Do any of y'all own a mf 4600 series tractor if so how do you like it and have you had any trouble out of the new tier 4 engine. I'm buying a new tractor and I was going to get the jd 5100e but I stopped by a mf dealer just to look and the 4610 which is a 100hp just like the jd but I can get the massey $10,000 cheaper. the tractors primary job will be pulling a 15ft batwing mower. I would just like to here some opinions about the mf I've never owned one


----------



## Robert28 (Apr 9, 2014)

300 ultra mag said:


> Do any of y'all own a mf 4600 series tractor if so how do you like it and have you had any trouble out of the new tier 4 engine. I'm buying a new tractor and I was going to get the jd 5100e but I stopped by a mf dealer just to look and the 4610 which is a 100hp just like the jd but I can get the massey $10,000 cheaper. the tractors primary job will be pulling a 15ft batwing mower. I would just like to here some opinions about the mf I've never owned one



Haven't been following Massey tractors lately. I know they had to rework their HD line of utility tractors a few years ago, but am clueless on them since then.
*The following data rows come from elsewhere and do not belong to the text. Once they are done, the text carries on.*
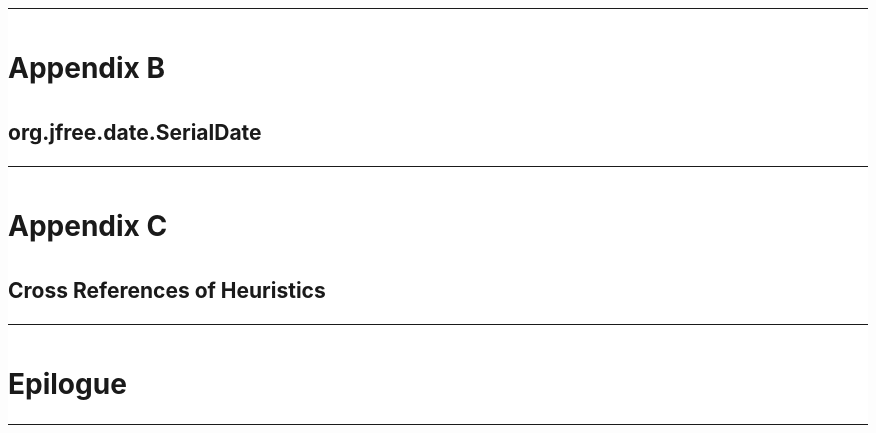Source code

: ----

# Appendix B

## org.jfree.date.SerialDate

----		

# Appendix C

## Cross References of Heuristics

----

# Epilogue

----
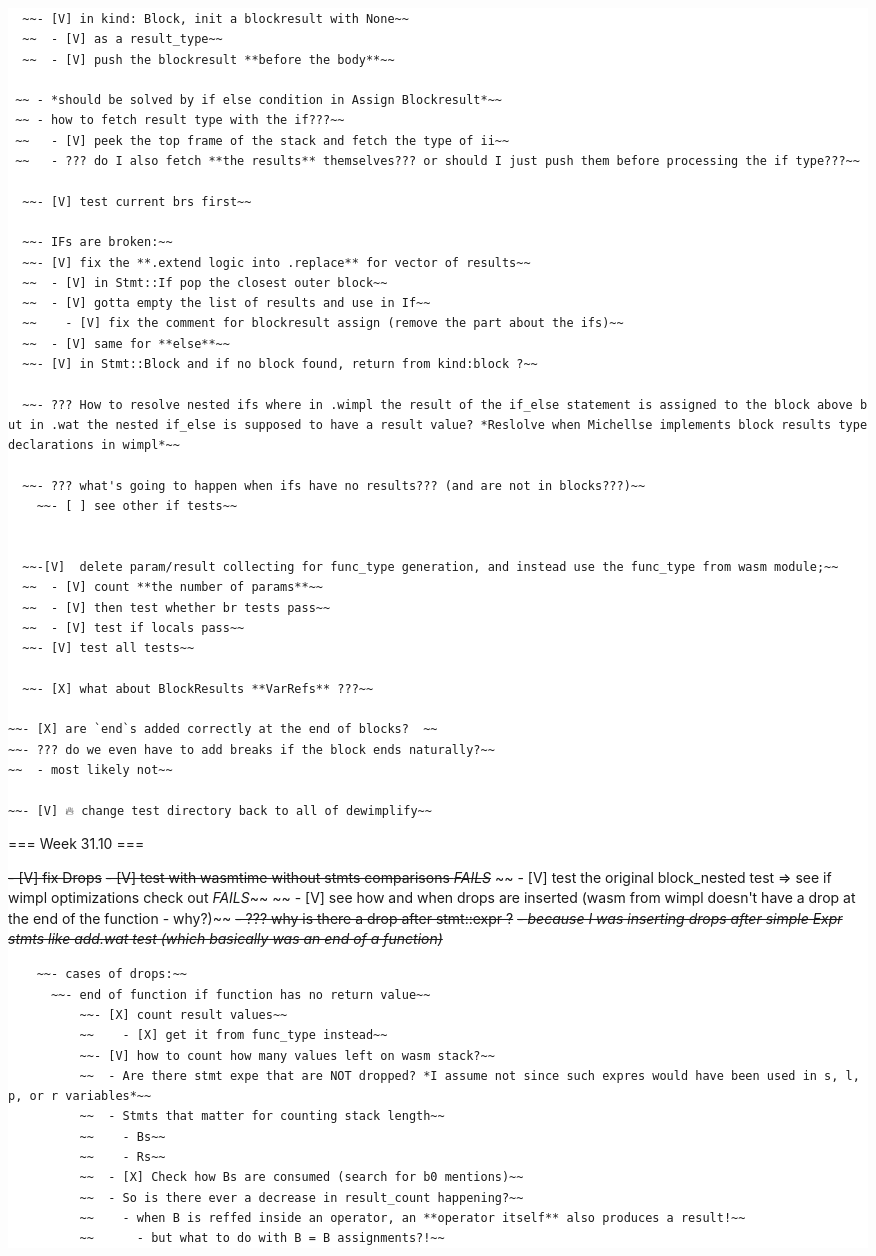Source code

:       ~~- [V] in kind: Block, init a blockresult with None~~
      ~~  - [V] as a result_type~~
      ~~  - [V] push the blockresult **before the body**~~

     ~~ - *should be solved by if else condition in Assign Blockresult*~~
     ~~ - how to fetch result type with the if???~~
     ~~   - [V] peek the top frame of the stack and fetch the type of ii~~
     ~~   - ??? do I also fetch **the results** themselves??? or should I just push them before processing the if type???~~

      ~~- [V] test current brs first~~

      ~~- IFs are broken:~~
      ~~- [V] fix the **.extend logic into .replace** for vector of results~~
      ~~  - [V] in Stmt::If pop the closest outer block~~
      ~~  - [V] gotta empty the list of results and use in If~~
      ~~    - [V] fix the comment for blockresult assign (remove the part about the ifs)~~
      ~~  - [V] same for **else**~~
      ~~- [V] in Stmt::Block and if no block found, return from kind:block ?~~

      ~~- ??? How to resolve nested ifs where in .wimpl the result of the if_else statement is assigned to the block above but in .wat the nested if_else is supposed to have a result value? *Reslolve when Michellse implements block results type declarations in wimpl*~~

      ~~- ??? what's going to happen when ifs have no results??? (and are not in blocks???)~~
        ~~- [ ] see other if tests~~


      ~~-[V]  delete param/result collecting for func_type generation, and instead use the func_type from wasm module;~~
      ~~  - [V] count **the number of params**~~
      ~~  - [V] then test whether br tests pass~~
      ~~  - [V] test if locals pass~~
      ~~- [V] test all tests~~

      ~~- [X] what about BlockResults **VarRefs** ???~~

    ~~- [X] are `end`s added correctly at the end of blocks?  ~~
    ~~- ??? do we even have to add breaks if the block ends naturally?~~
    ~~  - most likely not~~

    ~~- [V] 🔥 change test directory back to all of dewimplify~~


=== Week 31.10 ===


~~- [V] fix Drops~~
  ~~- [V] test with wasmtime without stmts comparisons *FAILS*~~
  ~~  - [V] test the original block_nested test => see if wimpl optimizations check out *FAILS*~~
  ~~    - [V] see how and when drops are inserted (wasm from wimpl doesn't have a drop at the end of the function - why?)~~
        ~~- ??? why is there a drop after stmt::expr ?~~
         ~~- *because I was inserting drops after simple Expr stmts like add.wat test (which basically was an end of a function)*~~
        
        ~~- cases of drops:~~
          ~~- end of function if function has no return value~~
              ~~- [X] count result values~~
              ~~    - [X] get it from func_type instead~~
              ~~- [V] how to count how many values left on wasm stack?~~
              ~~  - Are there stmt expe that are NOT dropped? *I assume not since such expres would have been used in s, l, p, or r variables*~~
              ~~  - Stmts that matter for counting stack length~~
              ~~    - Bs~~
              ~~    - Rs~~
              ~~  - [X] Check how Bs are consumed (search for b0 mentions)~~
              ~~  - So is there ever a decrease in result_count happening?~~
              ~~    - when B is reffed inside an operator, an **operator itself** also produces a result!~~
              ~~      - but what to do with B = B assignments?!~~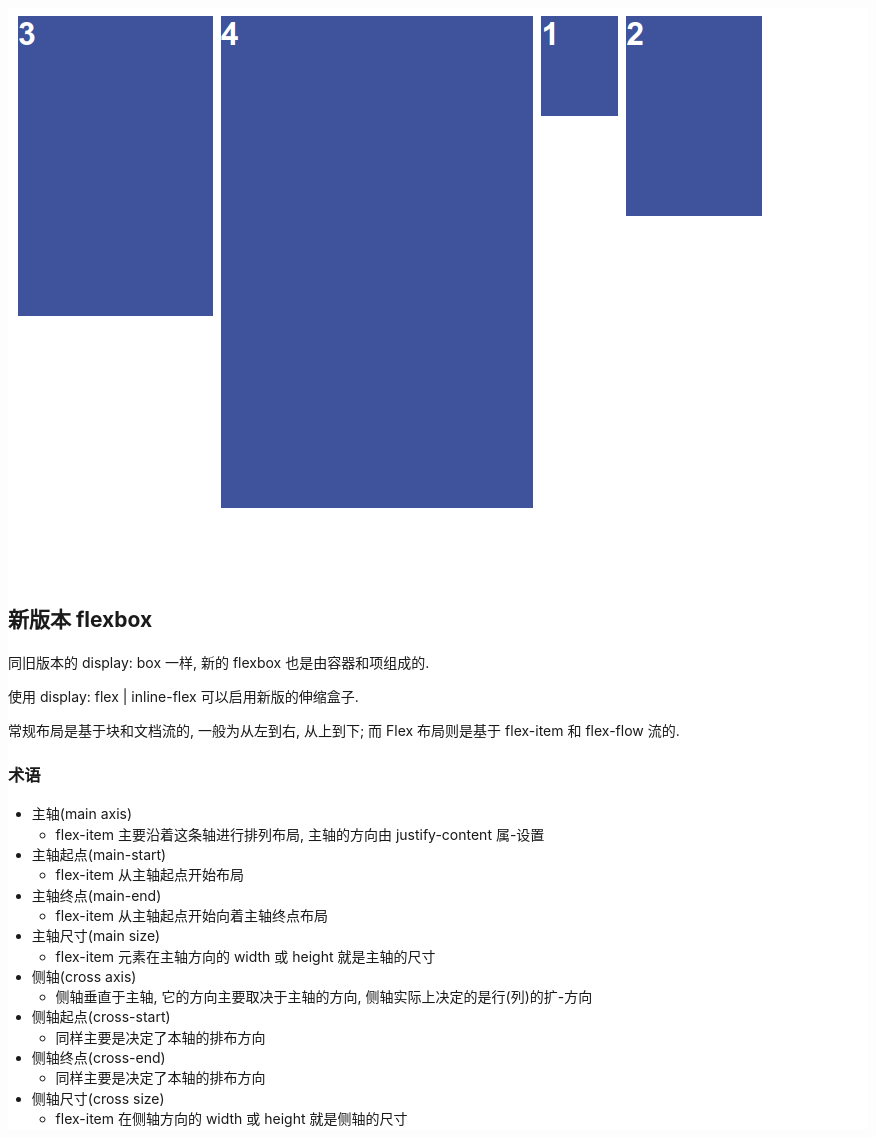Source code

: ![ ](./imgs/6.png)

## 新版本 flexbox

同旧版本的 display: box 一样, 新的 flexbox 也是由容器和项组成的.

使用 display: flex | inline-flex 可以启用新版的伸缩盒子.

常规布局是基于块和文档流的, 一般为从左到右, 从上到下; 而 Flex 布局则是基于 flex-item 和 flex-flow 流的.

### 术语

- 主轴(main axis)
  - flex-item 主要沿着这条轴进行排列布局, 主轴的方向由 justify-content 属-设置
- 主轴起点(main-start)
  - flex-item 从主轴起点开始布局
- 主轴终点(main-end)
  - flex-item 从主轴起点开始向着主轴终点布局
- 主轴尺寸(main size)
  - flex-item 元素在主轴方向的 width 或 height 就是主轴的尺寸
- 侧轴(cross axis)
  - 侧轴垂直于主轴, 它的方向主要取决于主轴的方向, 侧轴实际上决定的是行(列)的扩-方向
- 侧轴起点(cross-start)
  - 同样主要是决定了本轴的排布方向
- 侧轴终点(cross-end)
  - 同样主要是决定了本轴的排布方向
- 侧轴尺寸(cross size)
  - flex-item 在侧轴方向的 width 或 height 就是侧轴的尺寸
As for the 5100E, I think it's the replacement for the 5093E that was tier 3. I think they made improvements to the layout of the controls in the cab and other things in 2013 so that's a plus. Also, the 12/12 power reverser is the cat's pajamas. The 12/12 has been around for a long time, I think Deere has a 24/24 or 36/12 in the premium tractors now. I have a 9/3 synch shuttle in my 5203 and it's nice, but it ain't no power reverser. 

If I were you I would also get a price on a 6100D tractor just to do it. You may be surprised that you can move up to much more tractor for not much more money.


----------



## southernman13 (Apr 10, 2014)

Have a smaller Massey and love it. The commercial mowing guys have a place where I live in Florida. They run l big masseys like your talking about for mowing right of ways. Look on tractor by net. Com may find info there.


----------